Take the guesswork out of finding the right person for the right job
Take the guesswork out of finding the right person for the right job
Here’s a step-by-step guide to foolproof hiring
You have a clear mission statement. You have a case management job description that carefully follows the Standards of Practice for Case Management developed by the Case Management Society of America (CMSA) in Little Rock, AR. Yet you still can’t seem to hire a qualified case manager who stays on the job more than six months. Sound familiar?
When it comes to finding qualified employees, it’s a seller’s market. Employers are finding it harder to recruit, hire, and retain the best and the brightest, and the case management industry is no exception to the rule. Struggling to find the right person for your case management opening is not only frustrating, it’s expensive. Replacing a $35,000-a-year employee can cost an organization more than $11,000. (See formula, p. 23, for calculating how much it costs you when you hire the wrong person for the job.)
"I’ve owned my own case management company for the past 15 years, and I’m finding it increasingly difficult to find qualified employees. The field is growing, but there are still too few people with the right experience," says Catherine M. Mullahy, RN, BS, CRRN, CCM, president of Options Unlimited, a case management company based in Huntington, NY.
Traditional channels for advertising job openings may not be as effective in today’s marketplace, notes Carl Keller, BA, PHR, president of two human resource and strategic business planning firms in Little Rock, AR, Employee Directions and Business Innovators. "We are currently experiencing very low unemployment. You may have to prospect for new hires in nontraditional areas. You may also have to hire someone who on the surface does not appear to be the best candidate and train them."
Mullahy says she’s more than willing to consider candidates whose background includes no specific case management experience and then train them to do case management. "I’m very willing to do that. In this market, sometimes that’s your only choice. I’m willing to spend the time to train someone. I just want to make sure that if I take the time to train them, they will stay on the job long enough to be worthwhile."
How does your garden grow?
Bill Brookings, RN, BSN, a utilization manager with a large health maintenance organization in Texas, says he understands he may have to hire a job candidate with little case management experience, and that’s just fine with him. He looks for a case management candidate with "passion and intensity." To find out if a potential case manager has that type of fire, Brookings has a set of interview questions he uses with every potential new hire. "They’re difficult questions. There isn’t always a right or wrong answer."
Brookings’ interview questions include the following:
• Define managed care.
• What are your best and worst skills and traits?
• Tell me about a recent case management decision you made and how it impacted a case. "Their answer to that question tells me a lot about their values," he notes. "What do they think the right thing is and what do they perceive quality as?"

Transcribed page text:
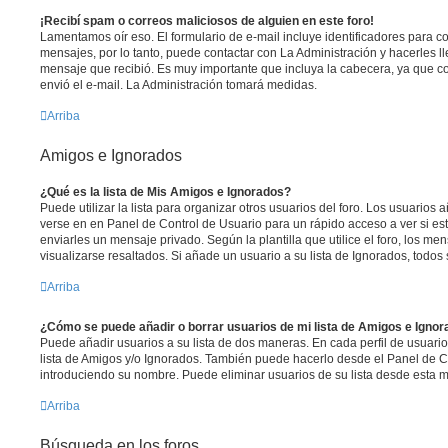
¡Recibí spam o correos maliciosos de alguien en este foro!
Lamentamos oír eso. El formulario de e-mail incluye identificadores para co
mensajes, por lo tanto, puede contactar con La Administración y hacerles l
mensaje que recibió. Es muy importante que incluya la cabecera, ya que co
envió el e-mail. La Administración tomará medidas.
Arriba
Amigos e Ignorados
¿Qué es la lista de Mis Amigos e Ignorados?
Puede utilizar la lista para organizar otros usuarios del foro. Los usuarios
verse en en Panel de Control de Usuario para un rápido acceso a ver si est
enviarles un mensaje privado. Según la plantilla que utilice el foro, los m
visualizarse resaltados. Si añade un usuario a su lista de Ignorados, todo
Arriba
¿Cómo se puede añadir o borrar usuarios de mi lista de Amigos e Igno
Puede añadir usuarios a su lista de dos maneras. En cada perfil de usuari
lista de Amigos y/o Ignorados. También puede hacerlo desde el Panel de C
introduciendo su nombre. Puede eliminar usuarios de su lista desde esta 
Arriba
Búsqueda en los foros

§ Tasks and exercises:
A) Reproduce the stretch of the hiring article from "Mullahy says she’s" through "your garden grow?".
B) According to the hiring article, how much can it cost an organization to replace a $35,000-a-year employee?

§ Solutions per task:
A)
Mullahy says she’s more than willing to consider candidates whose background includes no specific case management experience and then train them to do case management. "I’m very willing to do that. In this market, sometimes that’s your only choice. I’m willing to spend the time to train someone. I just want to make sure that if I take the time to train them, they will stay on the job long enough to be worthwhile."
How does your garden grow?

B) More than $11,000.